Of the Pacific oysters the best is the Toke Point, that comes from Oregon. They are similar in size to the Blue Point, but lack the flavor. When, in a San Francisco restaurant, you are asked what sort of oyster you will have, and you see the familiar names on the menu card, remember that these are transplanted oysters, and have lost much of their flavor in the transplanting, or else they are oysters that have been shipped across the continent and have thereby lost their freshness.

The California oyster proper, is very small, and it has a peculiar coppery taste, which bon vivants declare adds to its piquancy. Instead of ordering these by the dozen you order them by the hundred, it being no difficult task to eat an hundred at a meal, especially when prepared in a pepper roast.

Everyone knows the staple ways of preparing oysters, and every chef looks upon the oyster as the source of new flavors in many dishes, but to our mind the best way we have found in San Francisco was at a little restaurant down in Washington street before the fire. It was the Buon Gusto. where they served fish and oysters better than anything else because the owners were the chefs, and they were from the island of Catalan, off the coast of Italy. Their specialty was called "Oysters a la Catalan," and their recipe, which is given, can be prepared excellently in a chafing dish:

Oysters a la Catalan

Take one tablespoonful of butter, two teaspoonfuls grated Edam or Parmesan cheese, four tablespoonfuls catsup, one-half teaspoonful Worcestershire sauce, two tablespoonfuls cream, meat of one good-sized crab cut fine and two dozen oysters. Put the cheese and butter into a double boiler and when melted smooth add the catsup and Worcestershire sauce. Mix well and add the cream and then the crab meat. When creamy and boiling hot drop in the oysters. As soon as the oysters are crinkled serve on hot buttered toast on hot plates.

In the days before the fire when you went to a restaurant and ordered fish or oysters the waiter invariably put before you either a plate of crab salad or a dish of shrimps, with which you were supposed to amuse yourself while the meal was being prepared. Shrimps and crabs were then so plentiful that their price was never considered. Under our new conditions these always appear on the bill when ordered, and if they be not ordered they do not appear for they now are made to increase the income.

To the uninitiated visitor the shrimps so served were always something of a mystery, and after a few futile efforts to get at the meat they generally gave it up as too much work for the little good derived. The Old Timer, however, cracked the shrimp's neck, pinched its tail, and out popped a delicious bonne bouche which added to the joy of the meal and increased the appetite. But there are many other ways of serving shrimps, and they are also much used to give flavor to certain fish sauces.
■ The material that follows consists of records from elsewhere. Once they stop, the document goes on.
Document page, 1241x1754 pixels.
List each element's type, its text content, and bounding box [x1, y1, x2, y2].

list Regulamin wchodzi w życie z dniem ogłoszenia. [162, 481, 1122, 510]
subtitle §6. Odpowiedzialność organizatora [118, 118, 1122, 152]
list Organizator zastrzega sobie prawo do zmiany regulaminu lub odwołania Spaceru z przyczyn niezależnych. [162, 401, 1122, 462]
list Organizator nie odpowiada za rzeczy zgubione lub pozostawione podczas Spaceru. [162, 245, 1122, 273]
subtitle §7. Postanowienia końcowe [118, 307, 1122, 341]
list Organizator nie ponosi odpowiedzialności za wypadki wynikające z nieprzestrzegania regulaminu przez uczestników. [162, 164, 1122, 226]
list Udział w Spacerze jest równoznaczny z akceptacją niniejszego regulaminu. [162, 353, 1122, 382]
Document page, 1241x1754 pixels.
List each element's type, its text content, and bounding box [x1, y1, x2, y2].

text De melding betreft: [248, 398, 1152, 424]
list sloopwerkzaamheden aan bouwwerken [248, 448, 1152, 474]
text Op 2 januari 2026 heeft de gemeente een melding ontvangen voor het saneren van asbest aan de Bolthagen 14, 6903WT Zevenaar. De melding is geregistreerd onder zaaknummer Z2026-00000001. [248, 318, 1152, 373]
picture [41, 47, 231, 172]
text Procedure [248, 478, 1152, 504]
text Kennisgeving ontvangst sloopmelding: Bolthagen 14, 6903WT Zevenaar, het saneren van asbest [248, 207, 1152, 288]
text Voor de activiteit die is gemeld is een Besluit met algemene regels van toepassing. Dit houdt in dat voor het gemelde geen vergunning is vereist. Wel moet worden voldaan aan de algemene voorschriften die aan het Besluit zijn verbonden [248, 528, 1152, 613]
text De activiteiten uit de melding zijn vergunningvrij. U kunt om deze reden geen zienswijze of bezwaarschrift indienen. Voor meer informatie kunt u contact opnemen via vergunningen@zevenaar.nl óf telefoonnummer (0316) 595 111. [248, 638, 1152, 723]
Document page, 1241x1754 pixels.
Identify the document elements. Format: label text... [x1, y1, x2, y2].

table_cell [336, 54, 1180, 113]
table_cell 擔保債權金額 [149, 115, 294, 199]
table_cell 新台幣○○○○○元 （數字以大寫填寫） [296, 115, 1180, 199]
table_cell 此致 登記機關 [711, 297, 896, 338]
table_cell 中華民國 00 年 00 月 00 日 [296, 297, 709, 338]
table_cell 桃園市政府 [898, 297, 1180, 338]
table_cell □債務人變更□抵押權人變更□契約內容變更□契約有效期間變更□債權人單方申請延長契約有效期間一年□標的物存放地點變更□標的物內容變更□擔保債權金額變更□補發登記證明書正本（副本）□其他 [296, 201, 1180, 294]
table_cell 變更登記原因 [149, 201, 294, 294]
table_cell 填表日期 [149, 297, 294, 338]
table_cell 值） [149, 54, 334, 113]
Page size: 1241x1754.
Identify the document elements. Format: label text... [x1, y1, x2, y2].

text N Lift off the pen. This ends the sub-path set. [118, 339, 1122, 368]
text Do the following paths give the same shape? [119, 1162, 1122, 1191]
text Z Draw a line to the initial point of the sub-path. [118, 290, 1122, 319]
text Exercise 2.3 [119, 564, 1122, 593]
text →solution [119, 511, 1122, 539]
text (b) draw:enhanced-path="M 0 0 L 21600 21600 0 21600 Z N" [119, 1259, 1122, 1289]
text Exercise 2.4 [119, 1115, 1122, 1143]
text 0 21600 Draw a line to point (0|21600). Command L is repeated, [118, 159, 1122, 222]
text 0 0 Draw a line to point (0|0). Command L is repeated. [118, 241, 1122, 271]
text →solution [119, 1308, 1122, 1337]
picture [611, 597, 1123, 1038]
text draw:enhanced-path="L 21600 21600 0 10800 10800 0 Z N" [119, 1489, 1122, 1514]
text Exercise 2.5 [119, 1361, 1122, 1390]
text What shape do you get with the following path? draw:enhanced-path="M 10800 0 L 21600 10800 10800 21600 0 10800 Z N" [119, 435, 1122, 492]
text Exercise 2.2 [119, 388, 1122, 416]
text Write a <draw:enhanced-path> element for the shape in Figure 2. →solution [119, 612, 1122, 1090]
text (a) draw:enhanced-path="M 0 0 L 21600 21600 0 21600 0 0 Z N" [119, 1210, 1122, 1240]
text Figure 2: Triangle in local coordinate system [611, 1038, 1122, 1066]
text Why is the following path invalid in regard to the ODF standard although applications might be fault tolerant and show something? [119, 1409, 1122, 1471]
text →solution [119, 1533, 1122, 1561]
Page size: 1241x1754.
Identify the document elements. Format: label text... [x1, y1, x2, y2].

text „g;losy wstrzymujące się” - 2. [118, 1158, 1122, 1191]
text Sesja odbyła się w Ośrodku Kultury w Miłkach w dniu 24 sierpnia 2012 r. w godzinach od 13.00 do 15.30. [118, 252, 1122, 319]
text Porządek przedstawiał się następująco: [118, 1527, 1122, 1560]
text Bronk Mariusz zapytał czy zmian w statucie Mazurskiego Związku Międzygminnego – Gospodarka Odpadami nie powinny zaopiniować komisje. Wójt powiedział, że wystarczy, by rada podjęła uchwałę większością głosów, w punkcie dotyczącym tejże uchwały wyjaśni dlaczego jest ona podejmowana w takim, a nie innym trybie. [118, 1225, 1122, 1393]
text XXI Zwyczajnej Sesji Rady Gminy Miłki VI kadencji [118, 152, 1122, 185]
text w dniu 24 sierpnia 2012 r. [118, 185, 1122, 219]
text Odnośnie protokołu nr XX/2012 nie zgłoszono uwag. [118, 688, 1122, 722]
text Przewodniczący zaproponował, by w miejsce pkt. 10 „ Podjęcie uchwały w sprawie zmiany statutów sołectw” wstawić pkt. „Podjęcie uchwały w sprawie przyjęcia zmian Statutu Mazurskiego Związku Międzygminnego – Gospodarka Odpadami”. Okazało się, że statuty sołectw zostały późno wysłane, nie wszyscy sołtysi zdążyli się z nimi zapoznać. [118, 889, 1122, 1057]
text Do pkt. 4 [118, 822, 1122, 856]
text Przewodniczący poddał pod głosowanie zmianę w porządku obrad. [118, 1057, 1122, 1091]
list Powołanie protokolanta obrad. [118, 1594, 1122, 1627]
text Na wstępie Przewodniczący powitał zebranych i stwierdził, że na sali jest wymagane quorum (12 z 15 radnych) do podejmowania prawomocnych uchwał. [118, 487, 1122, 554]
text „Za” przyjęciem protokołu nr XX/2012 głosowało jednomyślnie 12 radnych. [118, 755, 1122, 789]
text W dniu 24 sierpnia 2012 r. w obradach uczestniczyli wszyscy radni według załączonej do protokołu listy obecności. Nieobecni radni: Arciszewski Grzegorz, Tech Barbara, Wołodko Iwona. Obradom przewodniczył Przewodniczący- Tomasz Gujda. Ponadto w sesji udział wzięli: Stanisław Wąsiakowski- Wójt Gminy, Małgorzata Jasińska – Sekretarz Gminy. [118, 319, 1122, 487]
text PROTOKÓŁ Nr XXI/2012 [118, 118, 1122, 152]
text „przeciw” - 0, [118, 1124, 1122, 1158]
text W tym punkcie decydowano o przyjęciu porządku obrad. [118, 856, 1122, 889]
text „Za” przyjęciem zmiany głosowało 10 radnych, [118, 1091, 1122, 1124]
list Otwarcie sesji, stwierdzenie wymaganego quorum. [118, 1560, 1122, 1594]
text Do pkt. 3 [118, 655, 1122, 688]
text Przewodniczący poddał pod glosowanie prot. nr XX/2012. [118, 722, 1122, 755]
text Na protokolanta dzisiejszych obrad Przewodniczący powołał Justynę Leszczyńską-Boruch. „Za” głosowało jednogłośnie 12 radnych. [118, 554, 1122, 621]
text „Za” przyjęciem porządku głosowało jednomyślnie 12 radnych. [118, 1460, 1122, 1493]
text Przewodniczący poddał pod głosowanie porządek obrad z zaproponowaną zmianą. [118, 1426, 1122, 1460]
One of the most delicious ways of preparing shrimp is what is known as "Shrimp Creole, a la Antoine," so named after the famous New Orleans Antoine by a chef in San Francisco who had regard for the New Orleans caterer. We doubt if it can be had anywhere in San Francisco now unless you are well enough known to have it prepared according to the recipe. This recipe, by the way, is a good one to use in a chafing dish supper. This is the way it was prepared at the old Pup restaurant, one of the noted restaurants before the fire and earthquake changed conditions:

Shrimp Creole

Take three pints of unshelled shrimps and shell them, one-half pint of cream, two tablespoonfuls of butter, two tablespoonfuls of flour, two tablespoonfuls of catsup, one wine glass of sherry, paprika, chili powder and parsley. Brown the flour in the butter and add the milk until it is thickened. Color with the catsup and season with paprika and chili powder. Stir in the sherry and make a pink cream which is to be mixed through the shrimps and not cooked. Sprinkle with chopped parsley and serve with squares of toast or crackers.